Eurostat revê em baixa inflação da Zona Euro em dezembro para 1,9%
O serviço europeu de estatística divulgou novos dados da inflação esta segunda-feira, estimando uma taxa homóloga de 1,9% no final de 2025, em vez dos 2% avançados anteriormente.
Afinal, a taxa de inflação homóloga da Zona Euro abrandou para 1,9% em dezembro, em vez dos 2% avançados pelo Eurostat na primeira estimativa divulgada no dia 7 de janeiro.
Os novos dados publicados esta segunda-feira mostram, assim, uma revisão em baixa de 0,1 pontos percentuais, pelo que, desta forma, a subida dos preços na área da moeda única desacelerou duas décimas face à taxa homóloga de 2,1% registada em novembro.
Evolução da taxa de inflação homóloga da Zona Euro e da UE

Por outro lado, o Eurostat confirma que a inflação subjacente, que exclui os preços da energia e dos alimentos não transformados (mais voláteis e temporários), se fixou em 2,3% no último mês do ano, 0,1 pontos percentuais abaixo do valor registado em novembro.
No conjunto da União Europeia (UE), o serviço estatístico indica que o aumento dos preços abrandou para 2,3% em dezembro, quer comparativamente aos 2,4% do mês anterior, quer em relação aos 2,7% observados um ano antes.

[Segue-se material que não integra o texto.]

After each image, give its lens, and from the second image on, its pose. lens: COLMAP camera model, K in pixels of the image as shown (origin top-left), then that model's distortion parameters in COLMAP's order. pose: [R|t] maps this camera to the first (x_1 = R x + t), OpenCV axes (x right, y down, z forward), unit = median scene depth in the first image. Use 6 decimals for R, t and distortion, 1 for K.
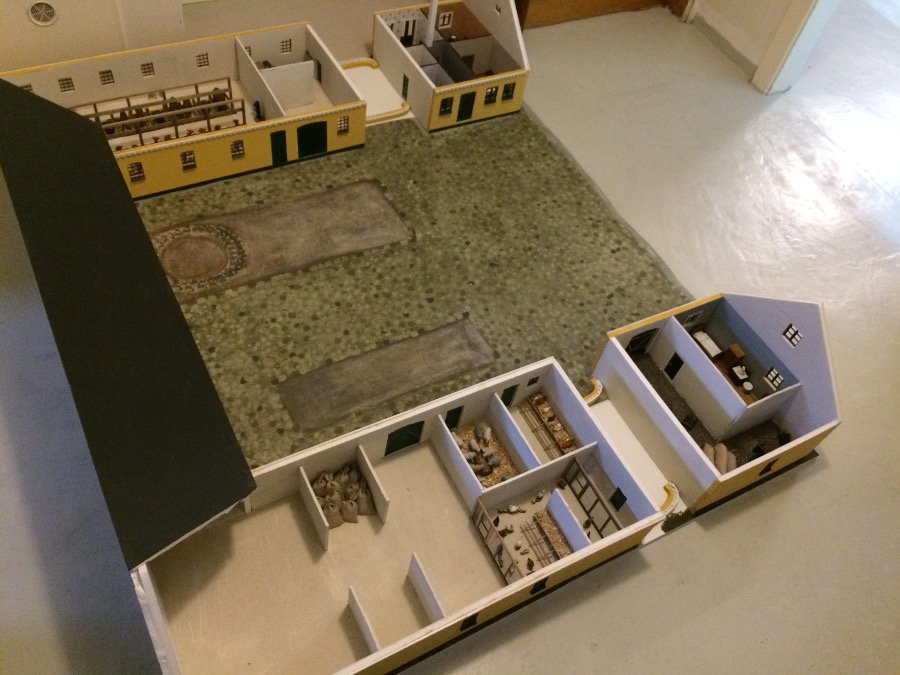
lens RADIAL K [[779.5, 0, 449.0], [0, 779.5, 322.5], [0, 0, 1]] dist [0.066937, -0.110699]
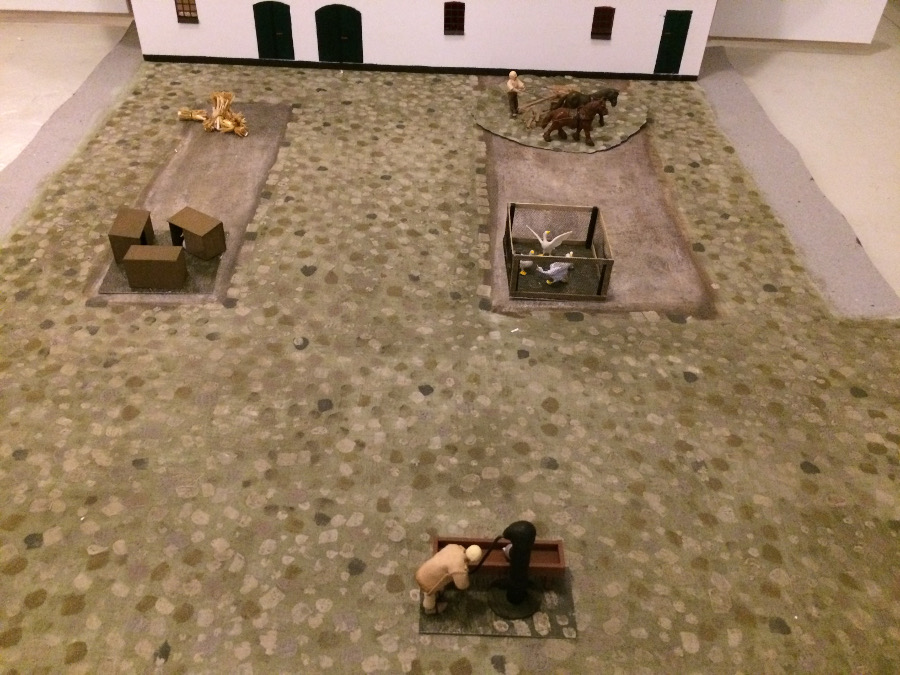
lens RADIAL K [[778.7, 0, 447.9], [0, 778.7, 329.4], [0, 0, 1]] dist [0.074562, -0.133392]
pose [[-0.470632, 0.434944, -0.767678, 0.291864], [-0.754507, 0.252661, 0.605708, -0.345369], [0.457411, 0.864284, 0.209258, 0.944820]]
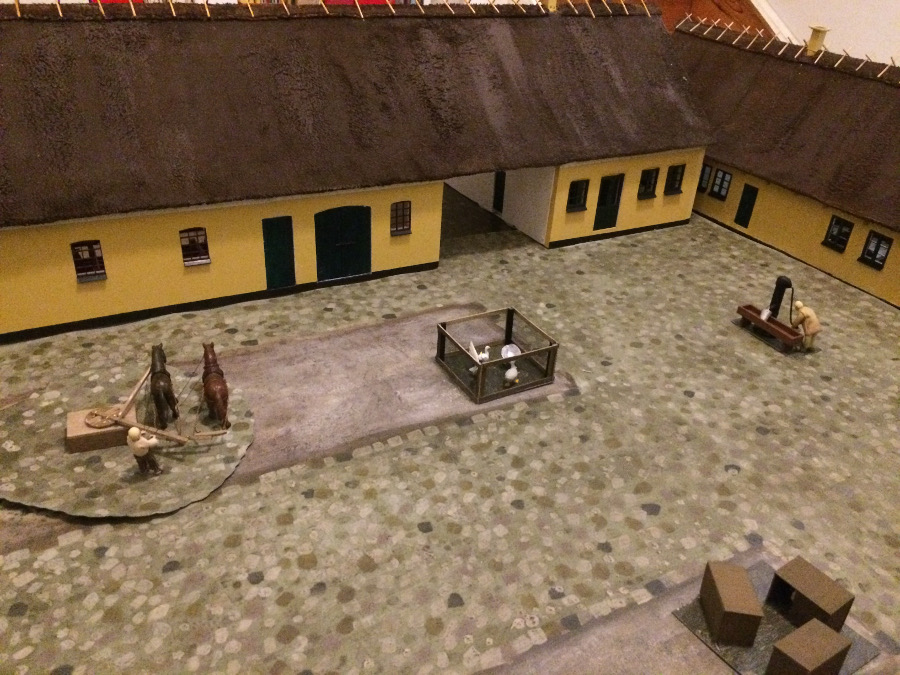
lens RADIAL K [[777.4, 0, 449.6], [0, 777.4, 316.1], [0, 0, 1]] dist [0.066789, -0.093893]
pose [[0.996668, -0.076321, -0.028762, -0.105348], [0.058828, 0.916950, -0.394641, 0.032048], [0.056493, 0.391634, 0.918385, 0.571119]]
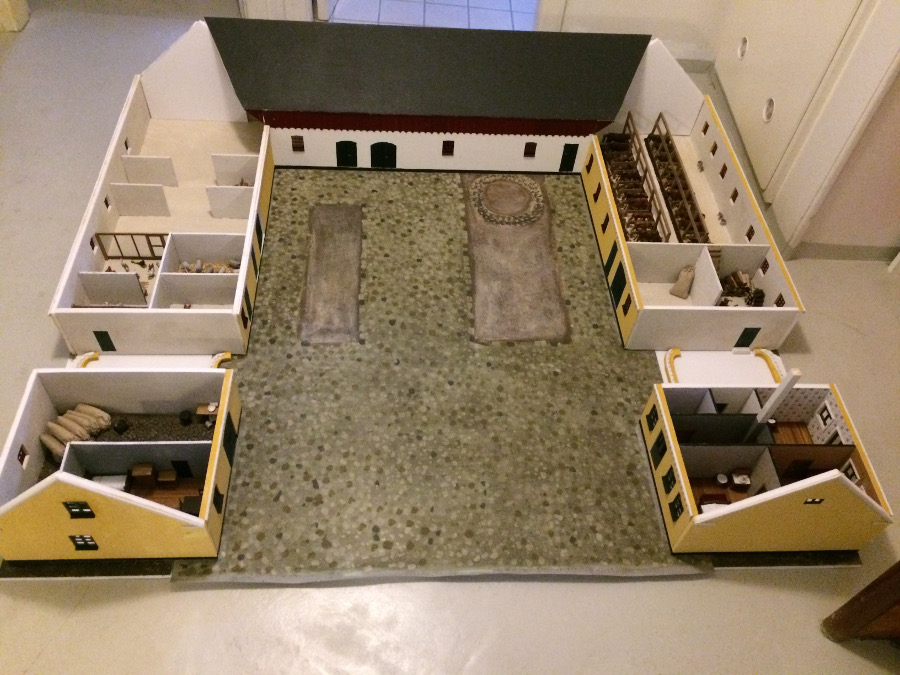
lens RADIAL K [[778.7, 0, 447.9], [0, 778.7, 329.4], [0, 0, 1]] dist [0.074562, -0.133392]
pose [[-0.416354, 0.581802, -0.698682, 0.636263], [-0.791198, 0.146754, 0.593691, -0.662550], [0.447945, 0.799981, 0.399218, 0.620179]]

As taxas anuais mais baixas, medidas pelo Índice Harmonizado dos Preços no Consumidor (IHPC), foram registadas no Chipre (0,1%), em França (0,7%) e em Itália (1,2%), enquanto as taxas anuais mais elevadas foram registadas na Roménia (8,6%), Eslováquia (4,1%) e na Estónia (4,0%).
Comparando com o mês de novembro, a inflação homóloga diminuiu em 18 Estados-membros, permaneceu estável em três e aumentou em seis, acrescenta o Eurostat. Portugal, em particular, inclui-se neste último grupo de países, ao ver a sua taxa de inflação medida pelo IHPC fixar-se nos 2,4% em dezembro, abaixo dos 3,1% homólogos mas acima dos 2,1% de novembro.

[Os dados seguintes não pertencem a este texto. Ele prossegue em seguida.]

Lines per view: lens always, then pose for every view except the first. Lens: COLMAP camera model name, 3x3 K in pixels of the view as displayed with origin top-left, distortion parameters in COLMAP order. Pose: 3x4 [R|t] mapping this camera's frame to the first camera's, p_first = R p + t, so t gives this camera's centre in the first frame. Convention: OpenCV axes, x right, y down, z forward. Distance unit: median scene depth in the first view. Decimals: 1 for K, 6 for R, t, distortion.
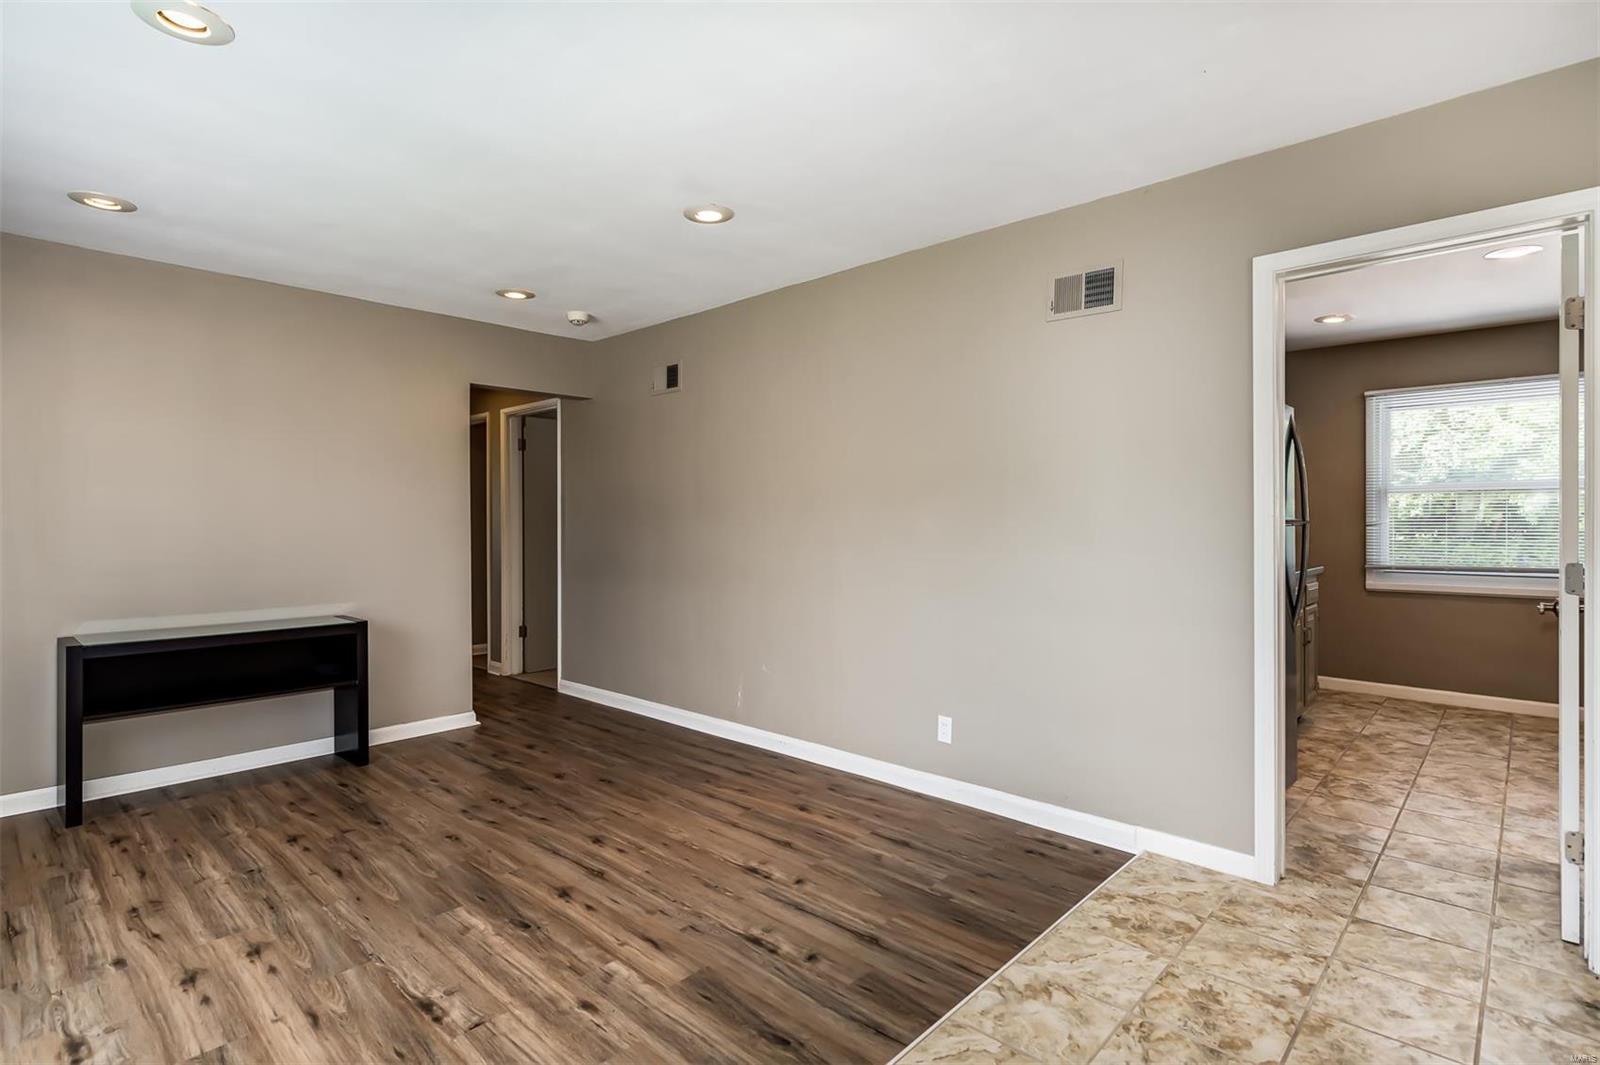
lens RADIAL K [[779.3, 0, 787.5], [0, 779.3, 526.4], [0, 0, 1]] dist [0.001200, -0.000329]
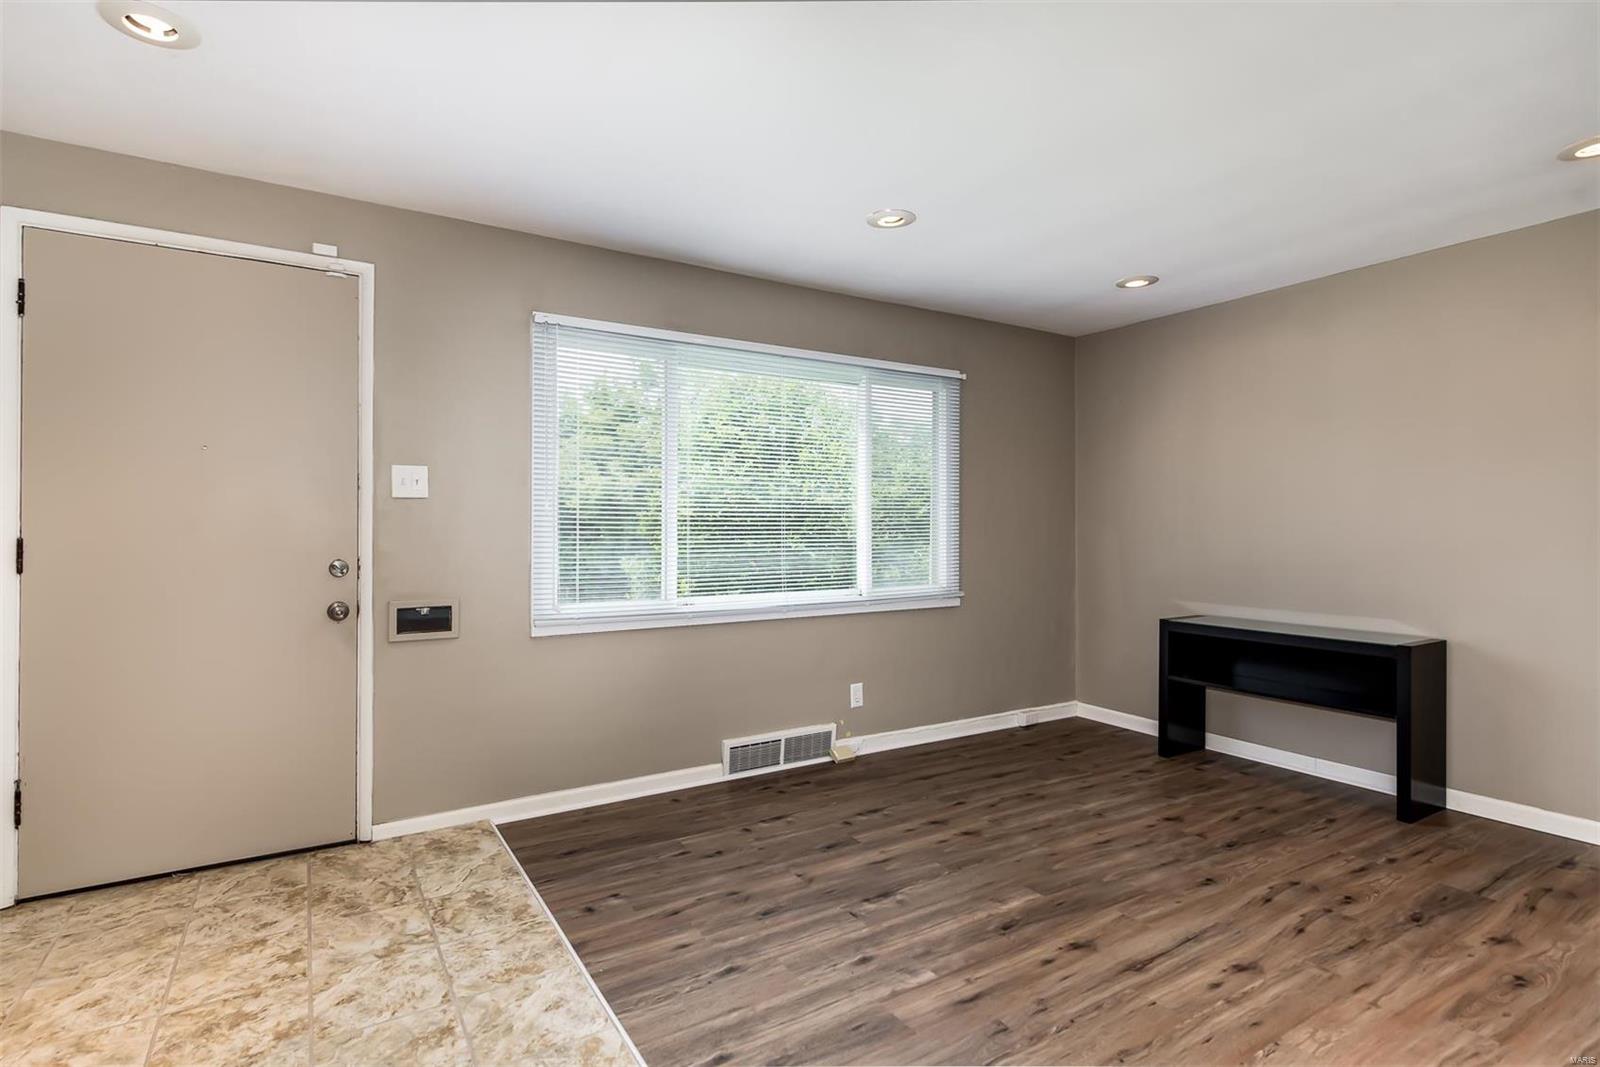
lens RADIAL K [[779.3, 0, 787.5], [0, 779.3, 527.4], [0, 0, 1]] dist [0.001200, -0.000329]
pose [[-0.253596, 0.001959, -0.967308, 0.677345], [-0.005833, 0.999977, 0.003554, -0.004985], [0.967293, 0.006544, -0.253579, 0.938190]]
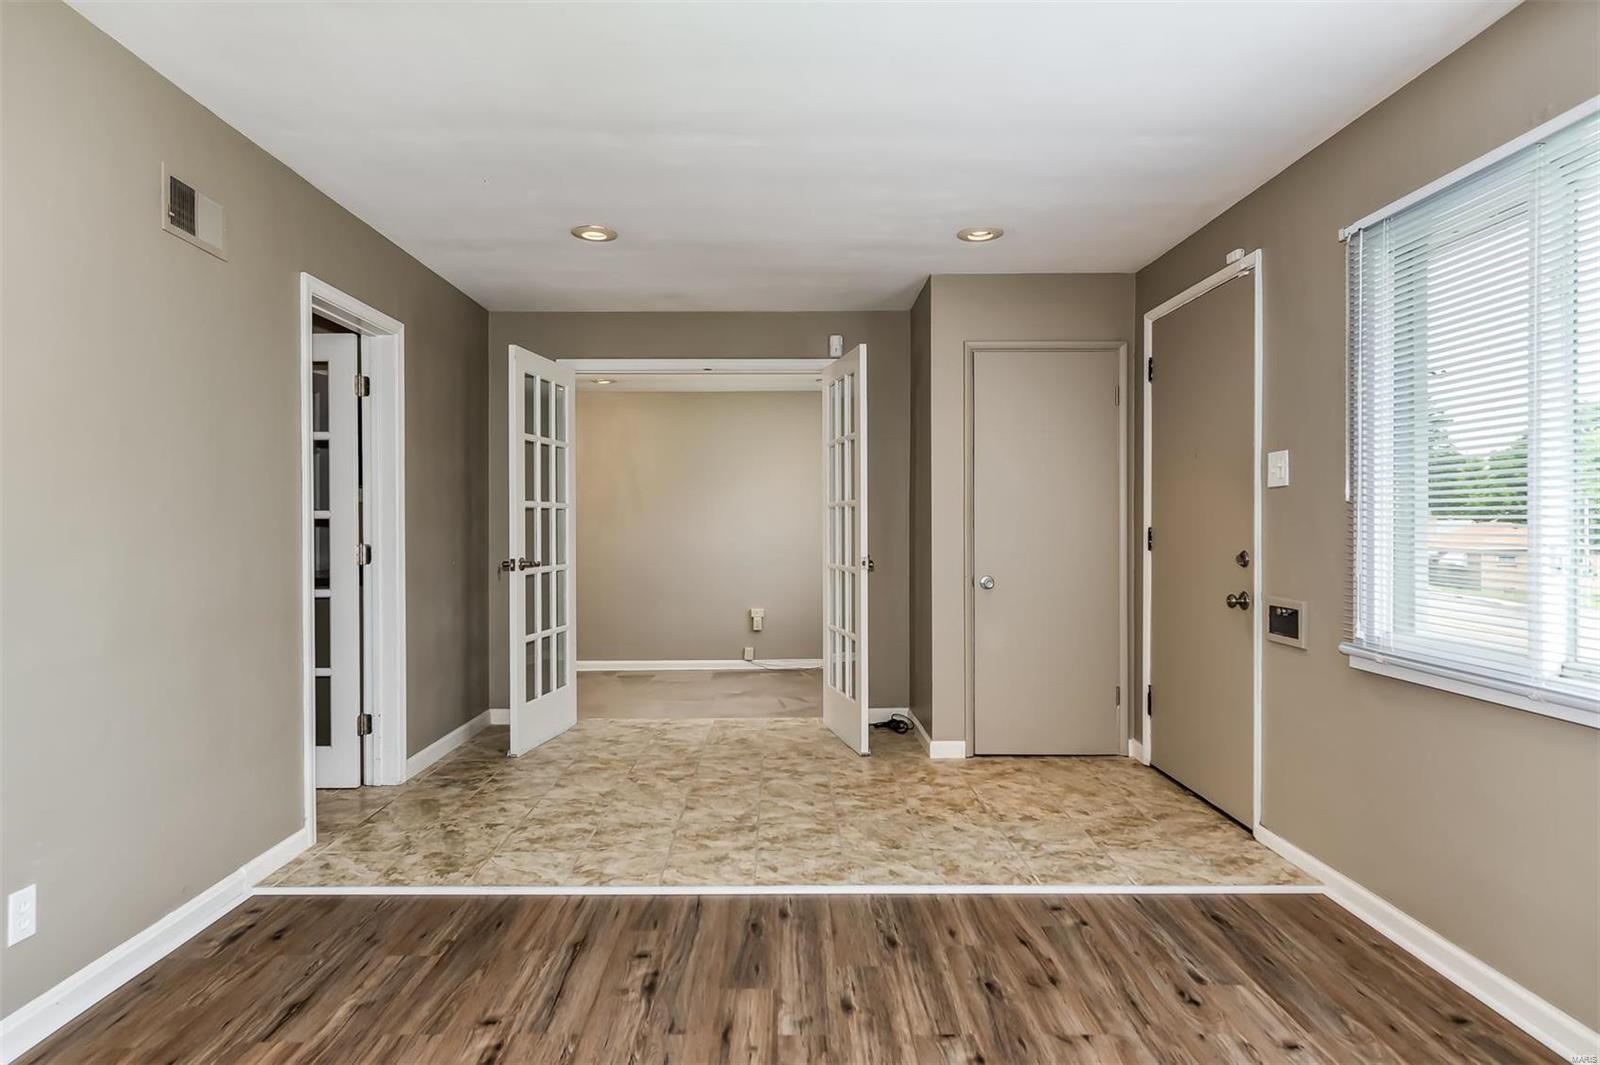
lens RADIAL K [[907.0, 0, 800.0], [0, 907.0, 532.5], [0, 0, 1]] dist [0.002074, -0.000827]
pose [[-0.702980, -0.005188, 0.711191, -0.820339], [0.004628, 0.999919, 0.011868, 0.003223], [-0.711195, 0.011635, -0.702899, 1.471246]]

Taxa de inflação homóloga dos Estados-membros da UE em dezembro de 2025

Analisando o comportamento das principais componentes da inflação da Zona Euro no final de 2025, o serviço estatístico europeu destaca que o setor dos serviços teve a maior contribuição para a taxa anual, de 1,54 pontos percentuais, ao registar uma inflação homóloga de 3,4% em dezembro.
Seguiram-se as componentes dos alimentos, álcool e tabaco (+0,49 pontos percentuais), dos bens industriais não energéticos (+0,09 pontos percentuais) e da energia (-0,18 pontos percentuais), cujas taxas de inflação homóloga foram de 2,5%, 0,4% e -1,9%, respetivamente.